Your goal: Of all the lines below, return only those starting with the line holding "60: (252, 237, 13.70)" and going on through the line holding "63: (462, 390, 15.55)", exactly as written.

= = = = =

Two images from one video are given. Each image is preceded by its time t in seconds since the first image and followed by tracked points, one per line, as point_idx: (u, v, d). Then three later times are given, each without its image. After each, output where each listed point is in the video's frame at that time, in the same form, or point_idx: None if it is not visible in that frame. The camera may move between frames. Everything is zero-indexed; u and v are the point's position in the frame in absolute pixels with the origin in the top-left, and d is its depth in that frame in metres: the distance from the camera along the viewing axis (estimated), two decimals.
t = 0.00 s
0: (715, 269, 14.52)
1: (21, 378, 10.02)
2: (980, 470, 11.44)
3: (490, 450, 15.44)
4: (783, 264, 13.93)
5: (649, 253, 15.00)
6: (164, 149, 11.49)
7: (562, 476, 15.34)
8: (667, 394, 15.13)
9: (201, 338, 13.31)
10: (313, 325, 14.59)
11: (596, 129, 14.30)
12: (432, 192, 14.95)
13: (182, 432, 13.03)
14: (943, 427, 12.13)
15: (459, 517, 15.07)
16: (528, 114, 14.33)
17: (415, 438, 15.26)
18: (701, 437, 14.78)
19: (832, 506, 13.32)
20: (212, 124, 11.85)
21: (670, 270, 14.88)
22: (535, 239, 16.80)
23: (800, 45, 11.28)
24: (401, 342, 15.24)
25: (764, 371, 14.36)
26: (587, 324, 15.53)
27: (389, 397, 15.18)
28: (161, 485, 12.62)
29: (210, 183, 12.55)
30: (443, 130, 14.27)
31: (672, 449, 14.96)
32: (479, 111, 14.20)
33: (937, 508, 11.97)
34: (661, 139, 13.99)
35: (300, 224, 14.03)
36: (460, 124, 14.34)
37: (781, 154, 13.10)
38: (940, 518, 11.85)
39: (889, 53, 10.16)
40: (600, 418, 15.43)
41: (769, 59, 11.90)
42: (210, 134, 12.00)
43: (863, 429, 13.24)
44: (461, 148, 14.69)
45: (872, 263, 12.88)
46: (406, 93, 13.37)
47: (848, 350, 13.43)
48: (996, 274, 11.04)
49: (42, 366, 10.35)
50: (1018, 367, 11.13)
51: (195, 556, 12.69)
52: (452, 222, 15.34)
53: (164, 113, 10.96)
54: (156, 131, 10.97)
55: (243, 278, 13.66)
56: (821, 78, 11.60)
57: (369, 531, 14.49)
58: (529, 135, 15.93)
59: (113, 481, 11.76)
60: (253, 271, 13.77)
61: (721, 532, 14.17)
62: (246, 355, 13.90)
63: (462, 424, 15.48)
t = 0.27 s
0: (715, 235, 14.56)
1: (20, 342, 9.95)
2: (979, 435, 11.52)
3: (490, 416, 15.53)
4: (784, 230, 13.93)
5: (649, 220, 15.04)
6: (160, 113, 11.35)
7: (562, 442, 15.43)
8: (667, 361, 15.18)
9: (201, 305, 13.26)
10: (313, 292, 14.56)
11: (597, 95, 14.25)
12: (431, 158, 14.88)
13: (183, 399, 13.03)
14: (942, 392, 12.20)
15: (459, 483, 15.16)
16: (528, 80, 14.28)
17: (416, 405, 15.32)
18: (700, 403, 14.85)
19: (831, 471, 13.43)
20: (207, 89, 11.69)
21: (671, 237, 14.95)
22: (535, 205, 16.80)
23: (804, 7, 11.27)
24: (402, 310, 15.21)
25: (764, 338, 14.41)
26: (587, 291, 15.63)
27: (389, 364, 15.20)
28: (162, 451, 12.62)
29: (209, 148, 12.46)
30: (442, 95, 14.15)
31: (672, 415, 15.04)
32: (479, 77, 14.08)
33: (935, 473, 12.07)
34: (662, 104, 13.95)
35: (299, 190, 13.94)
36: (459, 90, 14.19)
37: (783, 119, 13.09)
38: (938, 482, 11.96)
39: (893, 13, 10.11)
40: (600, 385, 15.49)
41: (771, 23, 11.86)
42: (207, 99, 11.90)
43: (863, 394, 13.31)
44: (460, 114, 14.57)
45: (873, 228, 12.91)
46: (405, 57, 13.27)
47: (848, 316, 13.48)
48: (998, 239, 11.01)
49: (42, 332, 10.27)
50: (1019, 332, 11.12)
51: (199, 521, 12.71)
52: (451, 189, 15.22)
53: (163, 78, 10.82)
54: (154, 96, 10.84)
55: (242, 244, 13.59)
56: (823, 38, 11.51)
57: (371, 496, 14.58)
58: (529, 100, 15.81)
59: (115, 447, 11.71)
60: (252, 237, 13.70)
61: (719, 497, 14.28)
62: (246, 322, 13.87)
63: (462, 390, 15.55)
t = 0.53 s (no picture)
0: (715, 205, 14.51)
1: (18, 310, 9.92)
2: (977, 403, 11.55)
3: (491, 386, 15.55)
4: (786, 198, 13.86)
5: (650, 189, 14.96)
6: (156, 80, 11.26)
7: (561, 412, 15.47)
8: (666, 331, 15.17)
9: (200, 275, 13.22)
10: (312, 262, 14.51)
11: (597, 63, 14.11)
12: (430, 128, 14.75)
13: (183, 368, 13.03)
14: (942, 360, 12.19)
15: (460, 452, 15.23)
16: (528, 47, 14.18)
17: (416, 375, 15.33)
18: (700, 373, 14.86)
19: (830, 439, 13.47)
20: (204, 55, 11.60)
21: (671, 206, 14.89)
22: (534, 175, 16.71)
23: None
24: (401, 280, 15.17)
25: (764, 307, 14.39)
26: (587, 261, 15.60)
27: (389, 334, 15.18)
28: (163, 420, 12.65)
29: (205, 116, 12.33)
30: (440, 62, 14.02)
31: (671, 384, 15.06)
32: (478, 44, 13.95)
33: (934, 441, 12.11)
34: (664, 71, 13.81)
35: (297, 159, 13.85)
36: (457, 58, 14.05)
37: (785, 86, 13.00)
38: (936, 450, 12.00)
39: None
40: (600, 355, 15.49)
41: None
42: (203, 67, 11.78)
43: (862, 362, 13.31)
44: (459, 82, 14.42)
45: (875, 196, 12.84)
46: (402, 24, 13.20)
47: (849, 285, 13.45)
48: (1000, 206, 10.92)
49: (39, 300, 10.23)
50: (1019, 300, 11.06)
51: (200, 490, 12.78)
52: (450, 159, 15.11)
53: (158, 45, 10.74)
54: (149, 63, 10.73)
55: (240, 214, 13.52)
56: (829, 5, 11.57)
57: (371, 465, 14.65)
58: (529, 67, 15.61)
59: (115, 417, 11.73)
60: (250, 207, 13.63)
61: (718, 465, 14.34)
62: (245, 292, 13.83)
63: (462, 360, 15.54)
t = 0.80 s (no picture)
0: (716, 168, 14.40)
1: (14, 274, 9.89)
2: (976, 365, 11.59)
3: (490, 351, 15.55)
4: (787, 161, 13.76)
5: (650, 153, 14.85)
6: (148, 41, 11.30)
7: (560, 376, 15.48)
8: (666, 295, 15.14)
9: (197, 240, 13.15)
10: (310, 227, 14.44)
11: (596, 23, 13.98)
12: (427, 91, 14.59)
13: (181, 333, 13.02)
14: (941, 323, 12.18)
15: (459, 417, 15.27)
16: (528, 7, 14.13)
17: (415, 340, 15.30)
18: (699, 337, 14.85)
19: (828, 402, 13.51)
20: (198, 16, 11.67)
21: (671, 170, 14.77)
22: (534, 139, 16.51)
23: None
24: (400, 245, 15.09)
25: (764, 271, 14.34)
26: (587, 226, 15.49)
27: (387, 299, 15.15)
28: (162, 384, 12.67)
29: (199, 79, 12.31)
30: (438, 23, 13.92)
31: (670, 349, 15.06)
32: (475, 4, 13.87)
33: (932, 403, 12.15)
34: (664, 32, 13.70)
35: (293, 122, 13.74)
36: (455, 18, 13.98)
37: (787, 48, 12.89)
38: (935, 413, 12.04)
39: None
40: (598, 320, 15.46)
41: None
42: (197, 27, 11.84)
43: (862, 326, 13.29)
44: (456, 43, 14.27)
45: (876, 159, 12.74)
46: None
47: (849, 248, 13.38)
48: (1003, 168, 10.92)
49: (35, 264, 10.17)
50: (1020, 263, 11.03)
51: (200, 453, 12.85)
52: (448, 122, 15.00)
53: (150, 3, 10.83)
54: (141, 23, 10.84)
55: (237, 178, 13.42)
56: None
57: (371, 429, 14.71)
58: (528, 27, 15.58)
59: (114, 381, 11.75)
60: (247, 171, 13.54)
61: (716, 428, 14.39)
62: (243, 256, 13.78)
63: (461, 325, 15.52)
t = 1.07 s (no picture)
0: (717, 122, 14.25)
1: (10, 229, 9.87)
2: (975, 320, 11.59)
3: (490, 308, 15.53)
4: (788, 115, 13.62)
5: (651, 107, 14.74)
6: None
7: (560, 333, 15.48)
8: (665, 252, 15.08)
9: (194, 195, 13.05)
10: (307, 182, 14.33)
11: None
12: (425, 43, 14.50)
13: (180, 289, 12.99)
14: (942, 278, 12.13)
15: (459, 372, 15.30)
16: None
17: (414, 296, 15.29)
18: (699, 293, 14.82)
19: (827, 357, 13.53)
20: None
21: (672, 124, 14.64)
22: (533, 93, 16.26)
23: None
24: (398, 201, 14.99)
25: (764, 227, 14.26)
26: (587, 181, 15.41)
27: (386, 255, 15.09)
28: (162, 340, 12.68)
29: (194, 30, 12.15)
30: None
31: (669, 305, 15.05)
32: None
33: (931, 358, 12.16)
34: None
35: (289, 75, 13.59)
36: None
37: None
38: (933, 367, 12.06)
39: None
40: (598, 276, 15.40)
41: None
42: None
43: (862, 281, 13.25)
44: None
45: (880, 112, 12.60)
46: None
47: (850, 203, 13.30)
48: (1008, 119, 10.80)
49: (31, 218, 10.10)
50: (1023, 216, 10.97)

= = = = =

Result for this exercise:
60: (252, 237, 13.70)
61: (719, 497, 14.28)
62: (246, 322, 13.87)
63: (462, 390, 15.55)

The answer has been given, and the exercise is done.